§ Task statement: Return only the lines of the listing below that run from the line with "reset their personal watch" through the line with "3 December 2000 /� 13:08", both ends included, exactly as written.

------------------------------

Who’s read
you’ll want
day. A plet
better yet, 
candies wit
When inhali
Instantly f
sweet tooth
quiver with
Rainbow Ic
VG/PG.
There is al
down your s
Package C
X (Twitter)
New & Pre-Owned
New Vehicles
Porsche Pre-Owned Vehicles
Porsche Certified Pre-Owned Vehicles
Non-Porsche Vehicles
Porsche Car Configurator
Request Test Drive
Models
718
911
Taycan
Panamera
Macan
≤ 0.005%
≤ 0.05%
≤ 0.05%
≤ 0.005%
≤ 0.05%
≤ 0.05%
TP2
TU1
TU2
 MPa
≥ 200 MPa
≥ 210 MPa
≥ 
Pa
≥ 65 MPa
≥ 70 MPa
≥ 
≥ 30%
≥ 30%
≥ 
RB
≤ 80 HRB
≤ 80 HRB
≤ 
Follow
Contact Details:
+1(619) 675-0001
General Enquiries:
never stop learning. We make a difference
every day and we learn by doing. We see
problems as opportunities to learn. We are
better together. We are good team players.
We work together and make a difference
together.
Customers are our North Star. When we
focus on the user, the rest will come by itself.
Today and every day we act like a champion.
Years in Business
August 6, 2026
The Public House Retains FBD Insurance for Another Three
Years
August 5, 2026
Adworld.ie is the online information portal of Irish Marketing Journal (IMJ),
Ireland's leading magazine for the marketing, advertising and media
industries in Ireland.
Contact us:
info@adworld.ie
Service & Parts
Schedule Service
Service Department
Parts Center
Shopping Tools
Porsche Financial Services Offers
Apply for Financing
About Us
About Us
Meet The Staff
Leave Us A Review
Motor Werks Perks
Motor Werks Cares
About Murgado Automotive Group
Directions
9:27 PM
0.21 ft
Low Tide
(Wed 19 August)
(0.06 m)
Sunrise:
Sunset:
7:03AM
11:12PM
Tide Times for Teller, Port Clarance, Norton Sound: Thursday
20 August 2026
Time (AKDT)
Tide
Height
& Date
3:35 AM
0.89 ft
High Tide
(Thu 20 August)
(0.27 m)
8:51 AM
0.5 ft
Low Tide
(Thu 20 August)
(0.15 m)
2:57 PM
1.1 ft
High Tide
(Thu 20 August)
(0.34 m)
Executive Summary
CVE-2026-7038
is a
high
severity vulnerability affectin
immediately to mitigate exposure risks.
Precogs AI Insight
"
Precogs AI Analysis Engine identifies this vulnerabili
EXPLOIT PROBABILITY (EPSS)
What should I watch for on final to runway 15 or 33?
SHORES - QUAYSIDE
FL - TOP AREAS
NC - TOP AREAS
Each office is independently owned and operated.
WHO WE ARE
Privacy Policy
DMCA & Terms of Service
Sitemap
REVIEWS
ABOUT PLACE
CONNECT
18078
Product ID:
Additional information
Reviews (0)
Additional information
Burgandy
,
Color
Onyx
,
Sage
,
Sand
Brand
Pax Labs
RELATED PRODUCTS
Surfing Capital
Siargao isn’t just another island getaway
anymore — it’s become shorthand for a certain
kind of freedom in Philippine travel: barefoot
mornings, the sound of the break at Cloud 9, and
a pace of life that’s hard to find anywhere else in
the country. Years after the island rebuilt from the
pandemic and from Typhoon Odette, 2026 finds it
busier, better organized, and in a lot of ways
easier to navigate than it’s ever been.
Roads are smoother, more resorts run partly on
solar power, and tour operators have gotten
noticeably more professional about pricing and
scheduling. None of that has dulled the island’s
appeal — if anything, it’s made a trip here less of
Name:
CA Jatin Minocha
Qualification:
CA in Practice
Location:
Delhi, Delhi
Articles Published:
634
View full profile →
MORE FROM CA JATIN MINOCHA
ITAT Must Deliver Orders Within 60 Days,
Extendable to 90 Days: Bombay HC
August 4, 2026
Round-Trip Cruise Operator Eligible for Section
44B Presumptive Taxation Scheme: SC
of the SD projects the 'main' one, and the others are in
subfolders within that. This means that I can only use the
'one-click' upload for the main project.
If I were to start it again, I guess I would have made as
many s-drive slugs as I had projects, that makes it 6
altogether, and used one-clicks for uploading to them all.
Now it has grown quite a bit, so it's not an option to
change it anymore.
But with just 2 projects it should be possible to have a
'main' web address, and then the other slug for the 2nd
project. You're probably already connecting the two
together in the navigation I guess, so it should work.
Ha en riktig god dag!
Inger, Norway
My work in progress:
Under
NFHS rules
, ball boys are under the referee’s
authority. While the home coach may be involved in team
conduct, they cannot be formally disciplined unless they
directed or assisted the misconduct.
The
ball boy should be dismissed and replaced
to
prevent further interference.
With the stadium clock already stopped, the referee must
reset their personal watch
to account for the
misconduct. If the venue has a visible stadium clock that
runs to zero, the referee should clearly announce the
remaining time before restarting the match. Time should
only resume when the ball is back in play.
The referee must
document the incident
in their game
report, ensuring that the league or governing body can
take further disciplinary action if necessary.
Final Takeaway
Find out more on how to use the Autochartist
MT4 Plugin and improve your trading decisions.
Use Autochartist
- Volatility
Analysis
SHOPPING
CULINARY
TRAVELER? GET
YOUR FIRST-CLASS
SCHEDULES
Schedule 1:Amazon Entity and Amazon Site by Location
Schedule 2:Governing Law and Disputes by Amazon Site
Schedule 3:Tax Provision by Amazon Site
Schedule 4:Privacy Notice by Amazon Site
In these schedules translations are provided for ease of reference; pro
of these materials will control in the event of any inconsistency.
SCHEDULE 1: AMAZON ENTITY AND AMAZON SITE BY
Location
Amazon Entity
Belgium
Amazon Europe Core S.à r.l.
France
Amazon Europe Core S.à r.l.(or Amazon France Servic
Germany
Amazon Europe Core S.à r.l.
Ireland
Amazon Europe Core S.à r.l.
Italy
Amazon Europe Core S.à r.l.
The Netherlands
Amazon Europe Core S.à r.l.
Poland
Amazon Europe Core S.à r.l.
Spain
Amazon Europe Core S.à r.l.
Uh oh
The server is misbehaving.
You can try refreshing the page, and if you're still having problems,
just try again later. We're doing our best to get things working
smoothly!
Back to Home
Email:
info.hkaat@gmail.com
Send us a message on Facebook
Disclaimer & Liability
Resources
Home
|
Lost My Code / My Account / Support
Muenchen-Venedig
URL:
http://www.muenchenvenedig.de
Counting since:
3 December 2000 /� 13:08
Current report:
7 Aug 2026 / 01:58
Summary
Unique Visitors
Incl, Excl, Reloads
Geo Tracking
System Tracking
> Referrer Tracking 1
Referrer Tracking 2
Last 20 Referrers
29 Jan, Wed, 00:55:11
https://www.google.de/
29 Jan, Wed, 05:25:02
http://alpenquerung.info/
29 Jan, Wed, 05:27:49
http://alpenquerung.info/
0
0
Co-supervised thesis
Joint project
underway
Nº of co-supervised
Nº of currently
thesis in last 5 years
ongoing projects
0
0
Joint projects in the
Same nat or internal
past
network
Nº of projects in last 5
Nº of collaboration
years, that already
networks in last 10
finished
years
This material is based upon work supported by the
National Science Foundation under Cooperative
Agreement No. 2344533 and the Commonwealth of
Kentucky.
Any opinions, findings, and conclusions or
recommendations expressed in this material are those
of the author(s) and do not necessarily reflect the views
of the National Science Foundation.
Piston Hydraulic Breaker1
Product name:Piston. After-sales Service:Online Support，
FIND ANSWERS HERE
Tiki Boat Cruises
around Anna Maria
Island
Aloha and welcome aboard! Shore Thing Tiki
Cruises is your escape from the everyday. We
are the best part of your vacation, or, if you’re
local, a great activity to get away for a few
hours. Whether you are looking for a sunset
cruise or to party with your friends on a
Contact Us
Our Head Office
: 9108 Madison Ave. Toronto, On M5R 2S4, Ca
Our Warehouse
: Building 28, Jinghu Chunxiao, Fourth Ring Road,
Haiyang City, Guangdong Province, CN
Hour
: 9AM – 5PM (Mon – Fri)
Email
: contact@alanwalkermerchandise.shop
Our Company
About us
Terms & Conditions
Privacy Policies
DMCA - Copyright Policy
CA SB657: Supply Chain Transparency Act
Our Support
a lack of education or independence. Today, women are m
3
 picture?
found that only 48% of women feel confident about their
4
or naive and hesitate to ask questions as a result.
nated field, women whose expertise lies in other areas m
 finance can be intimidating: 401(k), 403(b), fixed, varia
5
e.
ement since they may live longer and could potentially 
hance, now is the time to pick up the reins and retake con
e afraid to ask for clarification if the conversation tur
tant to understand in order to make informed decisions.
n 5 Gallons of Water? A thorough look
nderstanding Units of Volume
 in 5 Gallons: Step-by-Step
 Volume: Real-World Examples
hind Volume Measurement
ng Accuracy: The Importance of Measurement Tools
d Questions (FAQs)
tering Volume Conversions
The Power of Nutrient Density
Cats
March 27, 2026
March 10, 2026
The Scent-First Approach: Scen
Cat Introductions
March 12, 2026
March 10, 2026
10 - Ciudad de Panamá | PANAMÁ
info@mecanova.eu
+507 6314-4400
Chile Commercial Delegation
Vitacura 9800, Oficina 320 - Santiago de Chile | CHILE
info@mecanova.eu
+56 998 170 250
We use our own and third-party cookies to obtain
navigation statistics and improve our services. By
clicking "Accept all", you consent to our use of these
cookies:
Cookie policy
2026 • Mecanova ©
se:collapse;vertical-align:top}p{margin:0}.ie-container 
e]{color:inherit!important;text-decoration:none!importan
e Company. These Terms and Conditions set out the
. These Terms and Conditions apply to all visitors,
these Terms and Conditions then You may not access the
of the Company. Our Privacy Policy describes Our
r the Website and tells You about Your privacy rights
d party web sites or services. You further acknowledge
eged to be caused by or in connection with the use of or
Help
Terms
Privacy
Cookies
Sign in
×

------------------------------

§ Answer section:
reset their personal watch
to account for the
misconduct. If the venue has a visible stadium clock that
runs to zero, the referee should clearly announce the
remaining time before restarting the match. Time should
only resume when the ball is back in play.
The referee must
document the incident
in their game
report, ensuring that the league or governing body can
take further disciplinary action if necessary.
Final Takeaway
Find out more on how to use the Autochartist
MT4 Plugin and improve your trading decisions.
Use Autochartist
- Volatility
Analysis
SHOPPING
CULINARY
TRAVELER? GET
YOUR FIRST-CLASS
SCHEDULES
Schedule 1:Amazon Entity and Amazon Site by Location
Schedule 2:Governing Law and Disputes by Amazon Site
Schedule 3:Tax Provision by Amazon Site
Schedule 4:Privacy Notice by Amazon Site
In these schedules translations are provided for ease of reference; pro
of these materials will control in the event of any inconsistency.
SCHEDULE 1: AMAZON ENTITY AND AMAZON SITE BY
Location
Amazon Entity
Belgium
Amazon Europe Core S.à r.l.
France
Amazon Europe Core S.à r.l.(or Amazon France Servic
Germany
Amazon Europe Core S.à r.l.
Ireland
Amazon Europe Core S.à r.l.
Italy
Amazon Europe Core S.à r.l.
The Netherlands
Amazon Europe Core S.à r.l.
Poland
Amazon Europe Core S.à r.l.
Spain
Amazon Europe Core S.à r.l.
Uh oh
The server is misbehaving.
You can try refreshing the page, and if you're still having problems,
just try again later. We're doing our best to get things working
smoothly!
Back to Home
Email:
info.hkaat@gmail.com
Send us a message on Facebook
Disclaimer & Liability
Resources
Home
|
Lost My Code / My Account / Support
Muenchen-Venedig
URL:
http://www.muenchenvenedig.de
Counting since:
3 December 2000 /� 13:08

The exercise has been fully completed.